— start TEXT SECTION —
Here is one simple solution :
>>> intext = """Lorem [ipsum] dolor sit amet, consectetur adipisicing elit,
sed do eiusmod tempor incididunt ut [labore] et [dolore] magna aliqua."""
>>> intext.replace('[', '{').replace(']',
'}')
'Lorem {ipsum} dolor sit amet, consectetur adipisicing elit, sed do eiusmod
tempor incididunt ut {labore} et {dolore} magna aliqua.'
*Some people, when confronted with a problem, think "I know, I’ll use
regular expressions." Now they have two problems.* — Jamie
Zawinski<ttp://jwz.livejournal.com>in comp.lang.emacs.
On Sun, Feb 7, 2010 at 11:15 AM, Schif Schaf <[email protected]> wrote:
> On Feb 7, 12:19 am, "Alf P. Steinbach" <[email protected]> wrote:
>
> >
> > I haven't used regexps in Python before, but what I did was (1) look in
> the
> > documentation,
>
> Hm. I checked in the repl, running `import re; help(re)` and the docs
> on the `sub()` method didn't say anything about using back-refs in the
> replacement string. Neat feature though.
— end TEXT SECTION —
### GOALS
1 - In the Python mailing-list thread, who is credited with the remark about regular expressions creating two problems, and in which newsgroup?
2 - Continue the Python mailing-list thread from the point where it stops.
The rows that follow are unrelated to the Python mailing-list thread.
— start EXCERPTED RECORDS —
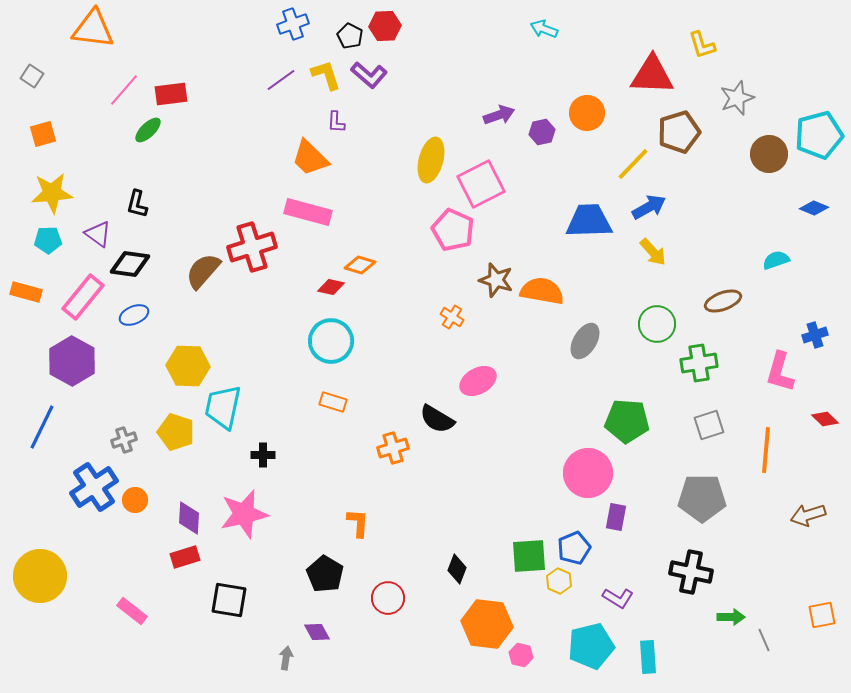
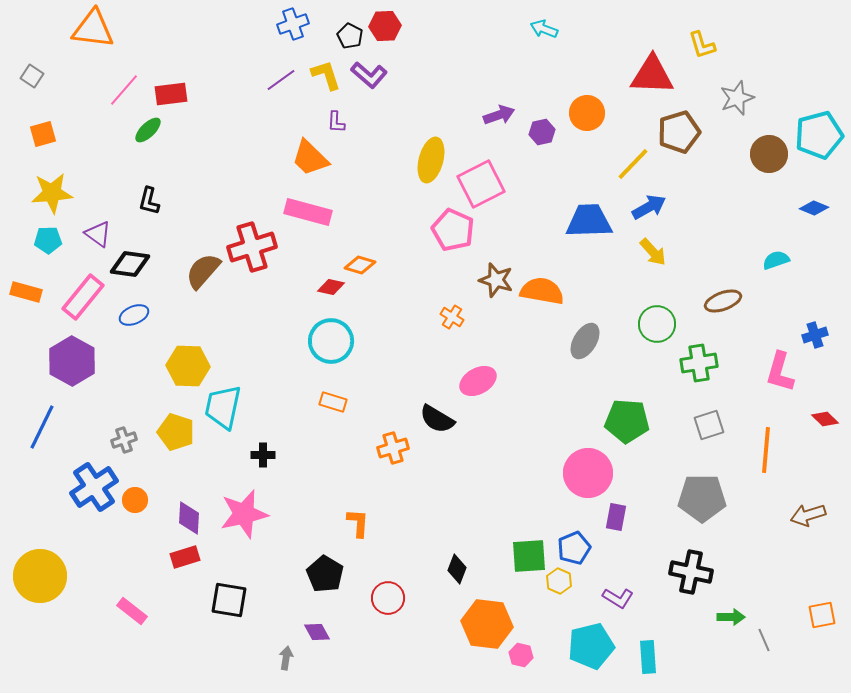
black L-shape at (137, 204): moved 12 px right, 3 px up
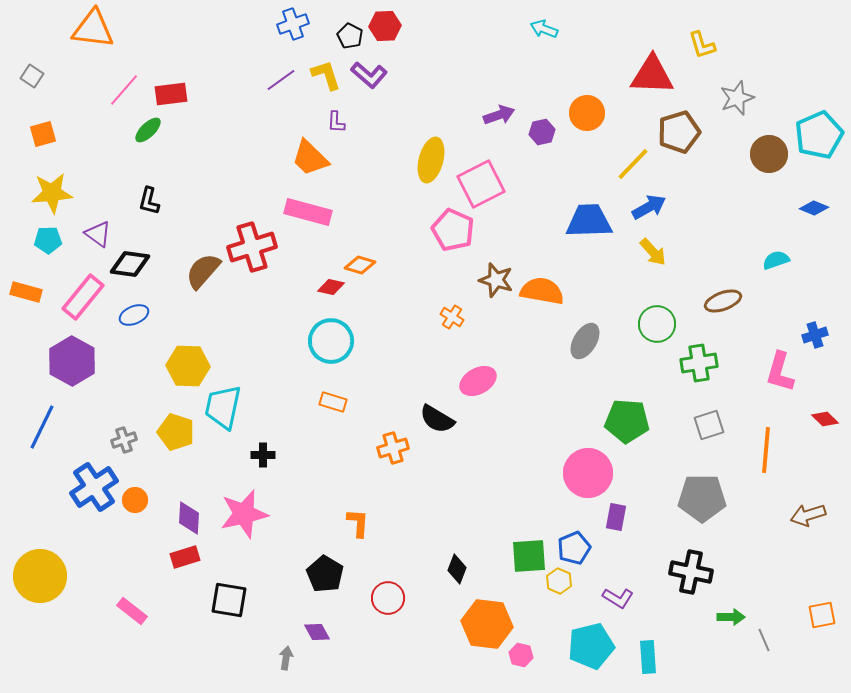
cyan pentagon at (819, 135): rotated 9 degrees counterclockwise
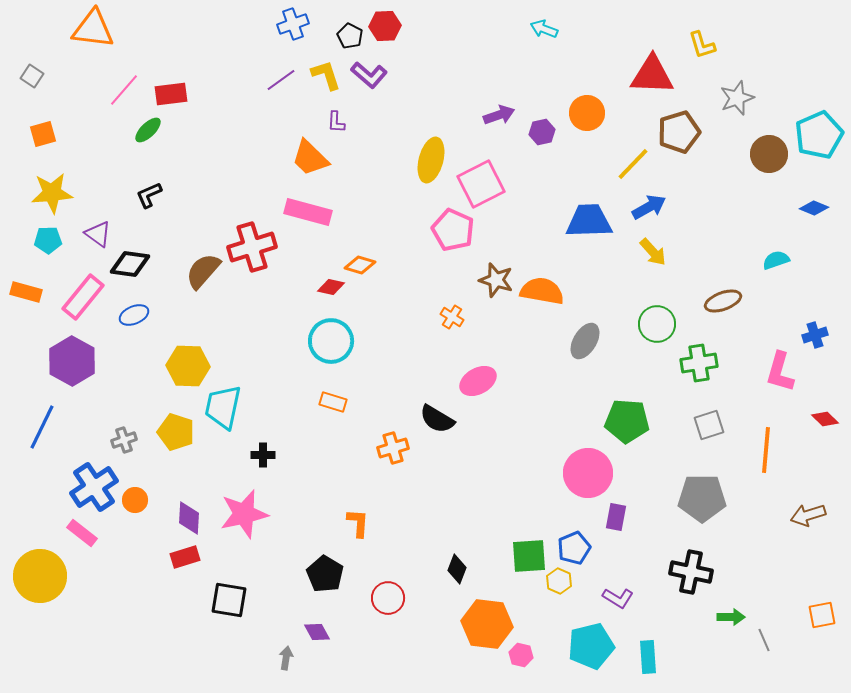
black L-shape at (149, 201): moved 6 px up; rotated 52 degrees clockwise
pink rectangle at (132, 611): moved 50 px left, 78 px up
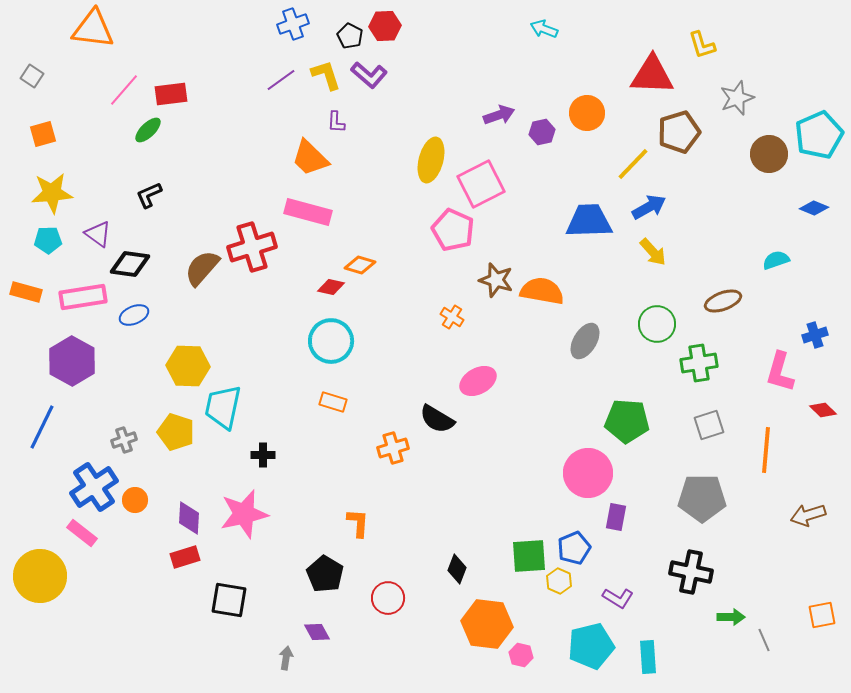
brown semicircle at (203, 271): moved 1 px left, 3 px up
pink rectangle at (83, 297): rotated 42 degrees clockwise
red diamond at (825, 419): moved 2 px left, 9 px up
— end EXCERPTED RECORDS —
### TASK RESPONSES
1 - Jamie Zawinski, in comp.lang.emacs.

2 -
>
> > (2) check that it worked.
> >
> > <code>
> > import re
> >
> > text = (
> > "Lorem [ipsum] dolor sit amet, consectetur",
> > "adipisicing elit, sed do eiusmod tempor",
> > "incididunt ut [labore] et [dolore] magna aliqua."
> > )
> >
> > withbracks = re.compile( r'\[(.+?)\]' )
> > for line in text:
> > print( re.sub( withbracks, r'{\1}', line) )
> > </code>
> >
>
> Seems like there's magic happening here. There's the `withbracks`
> regex that applies itself to `line`. But then when `re.sub()` does the
> replacement operation, it appears to consult the `withbracks` regex on
> the most recent match it just had.
>
> Thanks.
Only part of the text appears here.